Absolute pixel coordinate data:
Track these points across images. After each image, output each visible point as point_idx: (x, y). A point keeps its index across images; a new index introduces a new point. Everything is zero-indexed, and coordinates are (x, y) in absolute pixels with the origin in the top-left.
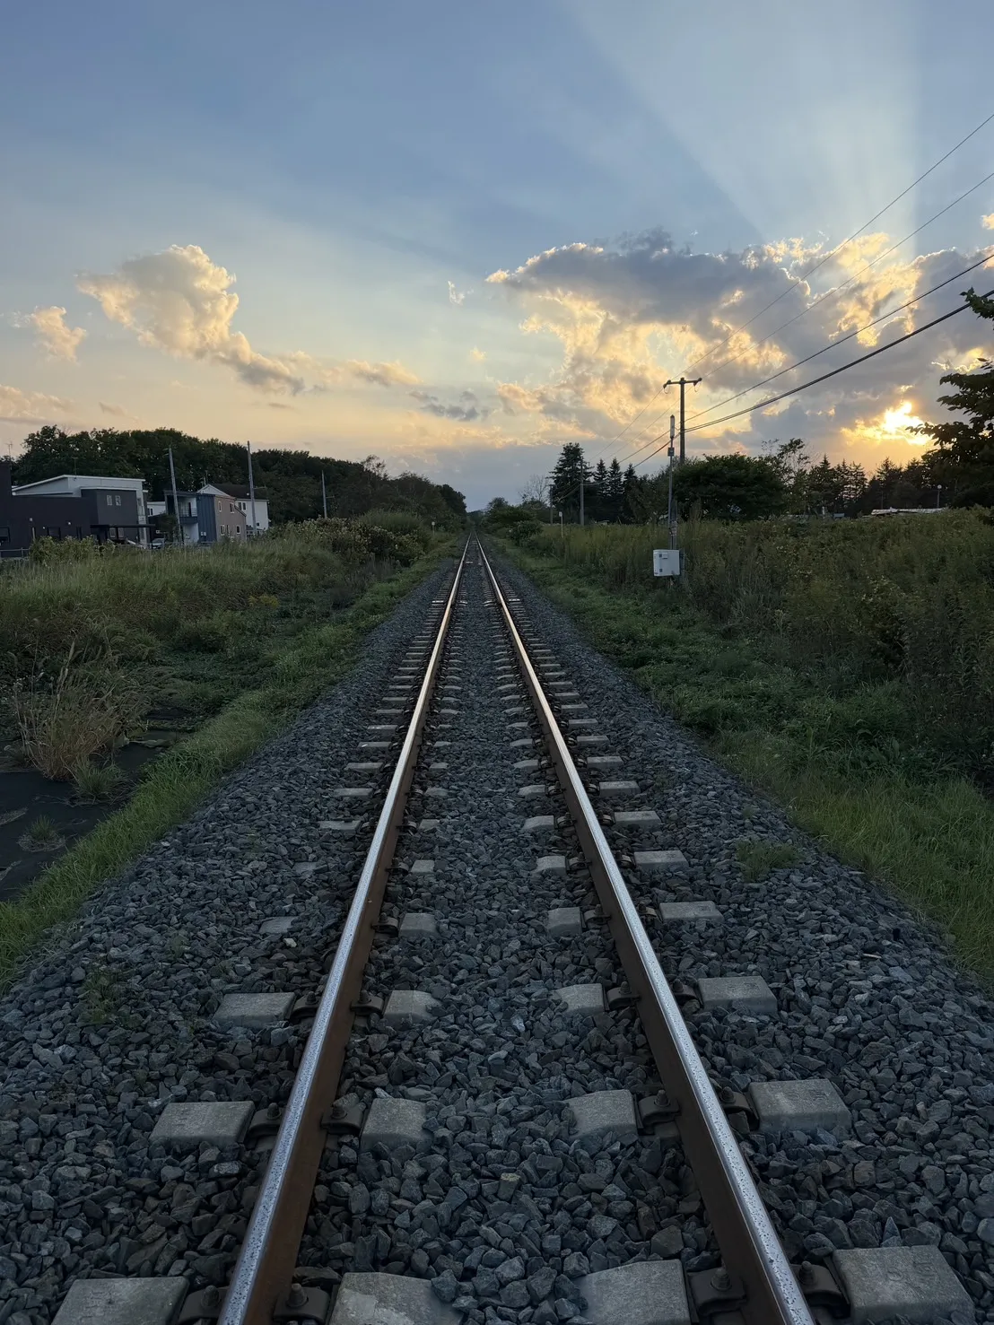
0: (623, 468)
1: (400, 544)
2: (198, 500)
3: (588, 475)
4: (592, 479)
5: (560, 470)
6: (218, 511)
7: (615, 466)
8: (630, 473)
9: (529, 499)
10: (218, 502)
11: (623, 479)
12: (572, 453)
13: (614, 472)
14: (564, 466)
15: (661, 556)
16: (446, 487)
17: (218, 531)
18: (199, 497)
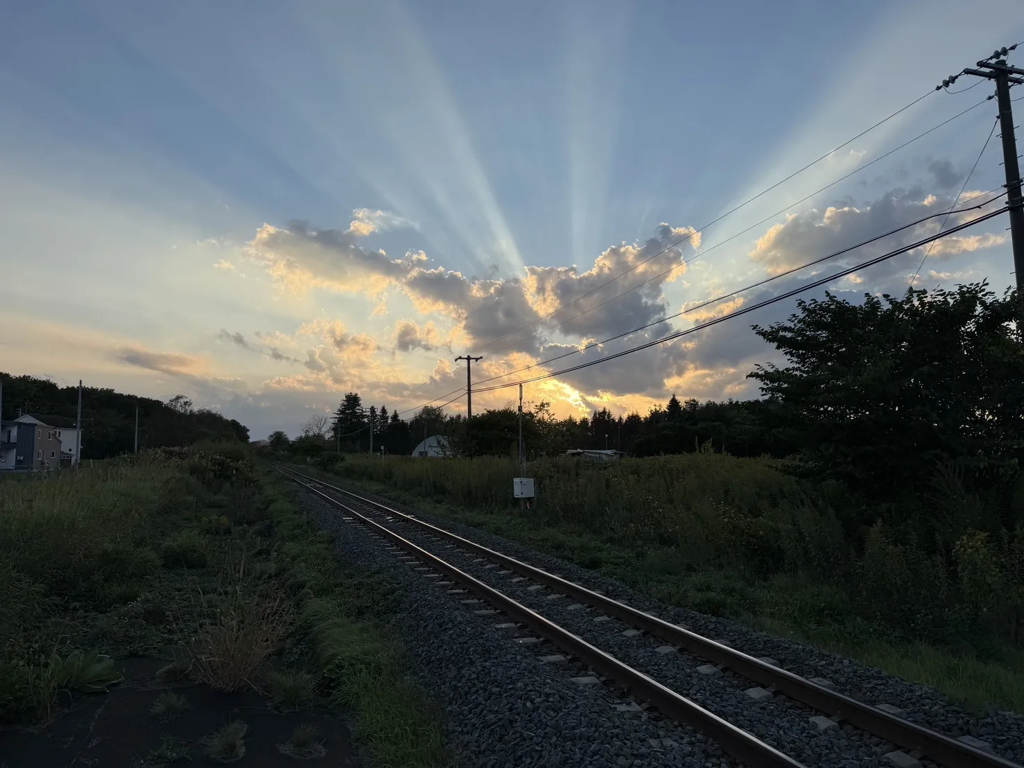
0: (390, 414)
1: (237, 470)
2: (19, 428)
3: (364, 417)
4: (366, 420)
5: (342, 412)
6: (38, 438)
7: (384, 411)
8: (395, 416)
9: (311, 434)
10: (38, 430)
11: (390, 421)
12: (352, 401)
13: (383, 416)
14: (346, 409)
15: (521, 482)
16: (234, 421)
17: (35, 455)
18: (20, 425)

## [What the task requires]
Taking the entries above, print exactly the lines starting at the line with "2: (198, 500)" and ending at the line with "17: (218, 531)", both included.

## [Task solution]
2: (198, 500)
3: (588, 475)
4: (592, 479)
5: (560, 470)
6: (218, 511)
7: (615, 466)
8: (630, 473)
9: (529, 499)
10: (218, 502)
11: (623, 479)
12: (572, 453)
13: (614, 472)
14: (564, 466)
15: (661, 556)
16: (446, 487)
17: (218, 531)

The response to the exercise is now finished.